Um psicólogo chegando à Palestina

Com MSF, brasileiro oferece cuidados de saúde mental à população afetada pela violência constante

Fazia algum tempo que não reconhecia a sensação que tive saindo da igreja do Santo Sepulcro, em Jerusalém. Só me dei conta, de fato, quando saí. Do lado de dentro, entre muita gente, passando de câmara em câmara, ouvindo diferentes cânticos e rezas, o cheiro de incenso, os locais de adoração, pedras sagradas, imagens milenares, velas e luminárias provocaram uma estranha leveza em minha cabeça, o que, de imediato, atribuí racionalmente ao jet leg. Até que, ao entrar na fila para acessar a tumba onde a ressurreição ocorreu, me dei conta que suava muito, e suava frio, algo incomum e inesperado para alguém não religioso como eu. Ou, talvez suasse justamente por isso, não sei. Segui firme, sem passar à fase das tonteiras, e entrei numa espécie de caverna por uma pequena passagem. Ali estava o leito de pedra cultuado por cristãos mundo afora. Foi realmente intenso; pela história, pela fé ao redor.

Colocando uma relativa epifania de lado, a sensação durou alguns minutos. Mesmo assim, ao sair do templo já era noite. O tempo havia mudado e uma neblina baixava sobre a parte externa do templo, o que adicionou força à minha impressão. Continuamos a exploração pelas ruas da cidadela bíblica, passando pelo muro das lamentações que estava lotado em dia santo, e seguimos até parar numa pouco utilizada passagem pelo teto das incríveis alamedas comerciais de onde avistávamos o domo dourado da mesquita de Al-Aqsa.

- - - -

● **DETALHES DA TAREFA**:
Retome o relato sobre a chegada de um psicólogo à Palestina e continue-o a partir da última frase apresentada. As linhas a seguir não precisam ser usadas.

(Entradas extraídas de uma coleção)
- - - -

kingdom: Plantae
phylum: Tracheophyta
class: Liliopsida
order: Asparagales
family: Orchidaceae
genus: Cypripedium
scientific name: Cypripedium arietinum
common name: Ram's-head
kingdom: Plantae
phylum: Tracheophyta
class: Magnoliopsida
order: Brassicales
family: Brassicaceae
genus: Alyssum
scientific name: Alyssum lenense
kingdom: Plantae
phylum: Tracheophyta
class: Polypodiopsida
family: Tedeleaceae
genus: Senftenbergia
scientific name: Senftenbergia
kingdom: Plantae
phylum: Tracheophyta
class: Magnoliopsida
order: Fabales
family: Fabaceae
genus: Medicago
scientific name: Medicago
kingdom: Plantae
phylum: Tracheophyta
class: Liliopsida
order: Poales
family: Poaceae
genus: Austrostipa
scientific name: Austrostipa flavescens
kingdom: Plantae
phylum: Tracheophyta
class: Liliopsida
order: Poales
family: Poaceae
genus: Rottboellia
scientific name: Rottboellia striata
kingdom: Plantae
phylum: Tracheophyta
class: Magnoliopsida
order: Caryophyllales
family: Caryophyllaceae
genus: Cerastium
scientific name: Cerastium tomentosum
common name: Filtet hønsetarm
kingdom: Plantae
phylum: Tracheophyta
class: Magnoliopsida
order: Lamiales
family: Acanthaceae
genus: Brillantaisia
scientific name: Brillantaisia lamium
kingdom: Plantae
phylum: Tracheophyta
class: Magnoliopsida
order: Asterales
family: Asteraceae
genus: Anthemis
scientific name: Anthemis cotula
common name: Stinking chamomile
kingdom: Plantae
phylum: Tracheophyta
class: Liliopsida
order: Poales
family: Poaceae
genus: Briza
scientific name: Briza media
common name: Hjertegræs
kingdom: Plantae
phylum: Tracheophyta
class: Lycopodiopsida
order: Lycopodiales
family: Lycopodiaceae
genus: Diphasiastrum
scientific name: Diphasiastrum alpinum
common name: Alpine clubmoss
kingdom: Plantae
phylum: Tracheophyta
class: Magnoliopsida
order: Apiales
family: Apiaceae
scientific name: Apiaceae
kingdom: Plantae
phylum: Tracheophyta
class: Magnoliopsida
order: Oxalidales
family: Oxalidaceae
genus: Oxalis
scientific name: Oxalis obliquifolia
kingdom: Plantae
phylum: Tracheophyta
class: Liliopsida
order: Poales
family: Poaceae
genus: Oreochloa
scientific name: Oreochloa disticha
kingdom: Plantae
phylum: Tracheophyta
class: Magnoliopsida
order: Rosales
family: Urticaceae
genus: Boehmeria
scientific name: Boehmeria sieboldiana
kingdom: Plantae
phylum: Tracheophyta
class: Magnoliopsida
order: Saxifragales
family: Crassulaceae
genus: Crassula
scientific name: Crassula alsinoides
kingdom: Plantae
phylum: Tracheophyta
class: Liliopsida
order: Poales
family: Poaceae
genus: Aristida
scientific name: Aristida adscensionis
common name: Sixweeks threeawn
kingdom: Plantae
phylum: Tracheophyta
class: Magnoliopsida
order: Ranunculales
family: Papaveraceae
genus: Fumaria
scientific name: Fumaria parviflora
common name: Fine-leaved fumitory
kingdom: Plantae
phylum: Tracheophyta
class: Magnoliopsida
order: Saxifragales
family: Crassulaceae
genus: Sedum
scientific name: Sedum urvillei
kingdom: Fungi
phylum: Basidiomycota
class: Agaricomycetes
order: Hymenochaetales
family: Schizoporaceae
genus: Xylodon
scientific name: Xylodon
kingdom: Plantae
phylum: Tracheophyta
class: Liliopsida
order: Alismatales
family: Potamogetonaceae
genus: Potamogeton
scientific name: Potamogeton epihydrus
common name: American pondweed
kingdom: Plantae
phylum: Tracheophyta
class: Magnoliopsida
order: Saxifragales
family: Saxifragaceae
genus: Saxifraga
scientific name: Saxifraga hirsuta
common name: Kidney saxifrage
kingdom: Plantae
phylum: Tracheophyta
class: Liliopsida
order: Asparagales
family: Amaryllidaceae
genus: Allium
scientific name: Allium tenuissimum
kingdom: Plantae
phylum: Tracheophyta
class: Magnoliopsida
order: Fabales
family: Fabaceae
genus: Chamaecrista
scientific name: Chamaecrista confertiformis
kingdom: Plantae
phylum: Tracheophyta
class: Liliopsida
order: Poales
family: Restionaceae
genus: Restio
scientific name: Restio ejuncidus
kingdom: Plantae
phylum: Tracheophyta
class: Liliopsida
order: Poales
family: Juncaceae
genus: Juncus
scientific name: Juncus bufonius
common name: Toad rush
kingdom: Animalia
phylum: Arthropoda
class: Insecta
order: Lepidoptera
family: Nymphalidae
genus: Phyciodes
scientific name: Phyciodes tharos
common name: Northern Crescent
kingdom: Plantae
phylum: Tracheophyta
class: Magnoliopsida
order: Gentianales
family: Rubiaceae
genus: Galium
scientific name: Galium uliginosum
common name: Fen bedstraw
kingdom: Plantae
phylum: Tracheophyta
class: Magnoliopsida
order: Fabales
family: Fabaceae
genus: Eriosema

- - - -

● **RESPOSTA ESPERADA**:
Andar pela cidade antiga de Jerusalém é um privilégio histórico, seja pela ancestralidade e beleza do local, seja pela presença e coexistência única das religiões monoteístas. A nível pessoal, especificamente, o privilégio se dá pela oportunidade de viver esta disputada parte do mundo e poder descobrir a fundo a dinâmica social aqui instalada trabalhando para Médicos Sem Fronteiras (MSF). O projeto onde estou alocado é exclusivamente voltado para saúde mental, focado em atenuar as consequências psíquicas do conflito entre judeus e palestinos sobre a população. O projeto opera no sul da Cisjordânia, na cidade de Hebron, e, por conta da assimetria do acesso a serviços de saúde entre uma nacionalidade e outra, é focado na população palestina, que tem seu território ocupado pelas forças militares israelenses. Tenho, no mínimo, seis meses à minha frente trabalhando diretamente com os pacientes, fazendo atendimentos psicoterápicos em suas casas ou em nosso escritório, no centro da cidade.

Temos um escritório na capital, Jerusalém, e o projeto, já há 20 anos, fica em Hebron, na Palestina, que é a maior cidade da Cisjordânia. Nos últimos meses, o local tem sido foco de enfrentamentos entre manifestantes palestinos e militares israelenses. Milhares de pessoas e famílias de Hebron já foram atendidas pelo projeto, que ao longo de duas décadas se mantém como uma importante opção para tratamento de saúde mental para palestinos afetados por uma crise permanente há quase 70 anos.